§ **Records provided**:

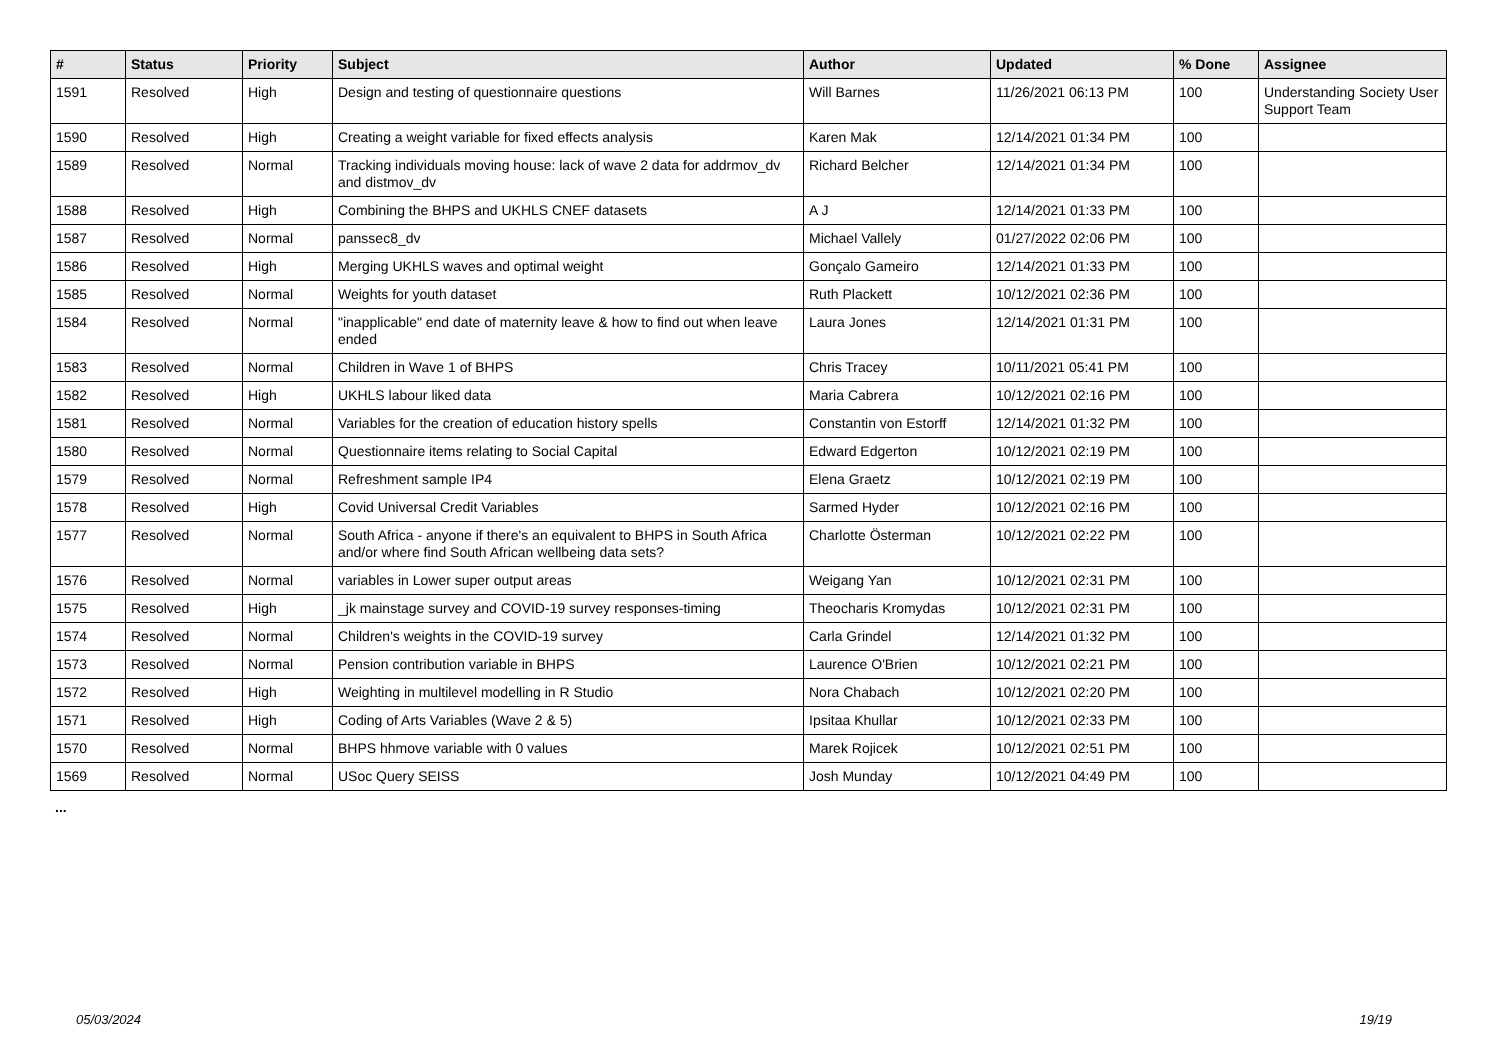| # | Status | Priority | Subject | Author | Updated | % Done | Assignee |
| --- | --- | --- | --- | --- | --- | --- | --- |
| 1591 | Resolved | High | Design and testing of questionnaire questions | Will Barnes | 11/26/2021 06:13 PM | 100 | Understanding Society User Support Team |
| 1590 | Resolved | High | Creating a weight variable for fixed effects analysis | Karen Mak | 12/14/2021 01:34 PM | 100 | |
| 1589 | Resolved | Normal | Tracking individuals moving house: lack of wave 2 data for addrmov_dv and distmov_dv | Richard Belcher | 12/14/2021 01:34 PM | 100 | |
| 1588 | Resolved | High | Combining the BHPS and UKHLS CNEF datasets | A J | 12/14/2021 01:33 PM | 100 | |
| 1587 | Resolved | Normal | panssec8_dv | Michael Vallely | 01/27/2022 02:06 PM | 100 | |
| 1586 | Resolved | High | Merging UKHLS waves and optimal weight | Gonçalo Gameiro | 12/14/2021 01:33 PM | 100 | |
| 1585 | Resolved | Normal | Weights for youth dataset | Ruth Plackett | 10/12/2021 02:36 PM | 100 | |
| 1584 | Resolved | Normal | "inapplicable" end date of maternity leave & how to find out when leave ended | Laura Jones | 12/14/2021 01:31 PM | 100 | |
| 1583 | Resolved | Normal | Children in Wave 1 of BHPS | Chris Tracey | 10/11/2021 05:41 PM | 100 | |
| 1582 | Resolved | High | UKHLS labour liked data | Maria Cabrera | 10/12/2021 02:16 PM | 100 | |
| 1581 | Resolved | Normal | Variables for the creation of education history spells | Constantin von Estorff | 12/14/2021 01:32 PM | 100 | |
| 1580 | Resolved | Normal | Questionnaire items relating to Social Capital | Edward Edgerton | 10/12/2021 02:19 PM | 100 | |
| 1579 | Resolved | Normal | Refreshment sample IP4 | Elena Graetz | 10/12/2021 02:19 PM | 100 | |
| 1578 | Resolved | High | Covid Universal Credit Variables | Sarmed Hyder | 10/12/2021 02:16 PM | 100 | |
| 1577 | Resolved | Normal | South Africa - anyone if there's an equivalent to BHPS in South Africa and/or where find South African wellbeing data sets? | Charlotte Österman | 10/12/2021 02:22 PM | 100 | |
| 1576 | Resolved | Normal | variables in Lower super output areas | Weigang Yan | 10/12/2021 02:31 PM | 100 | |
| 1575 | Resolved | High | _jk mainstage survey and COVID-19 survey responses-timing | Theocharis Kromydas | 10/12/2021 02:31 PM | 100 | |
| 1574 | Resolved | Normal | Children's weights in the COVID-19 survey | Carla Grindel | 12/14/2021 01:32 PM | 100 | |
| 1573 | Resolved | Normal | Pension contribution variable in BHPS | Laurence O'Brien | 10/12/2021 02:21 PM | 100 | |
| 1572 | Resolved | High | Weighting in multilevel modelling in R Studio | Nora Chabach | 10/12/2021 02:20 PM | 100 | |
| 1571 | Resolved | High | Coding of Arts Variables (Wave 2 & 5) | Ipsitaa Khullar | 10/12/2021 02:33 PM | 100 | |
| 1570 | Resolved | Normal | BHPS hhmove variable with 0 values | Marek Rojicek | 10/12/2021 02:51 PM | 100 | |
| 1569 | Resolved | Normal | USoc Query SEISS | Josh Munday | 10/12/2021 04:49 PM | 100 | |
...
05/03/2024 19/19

§ **Exercise objective**: The lines to return are those holding the string "UKHLS" anywhere in the listing above.

§ **Response to this task**:
| 1588 | Resolved | High | Combining the BHPS and UKHLS CNEF datasets | A J | 12/14/2021 01:33 PM | 100 | |
| 1586 | Resolved | High | Merging UKHLS waves and optimal weight | Gonçalo Gameiro | 12/14/2021 01:33 PM | 100 | |
| 1582 | Resolved | High | UKHLS labour liked data | Maria Cabrera | 10/12/2021 02:16 PM | 100 | |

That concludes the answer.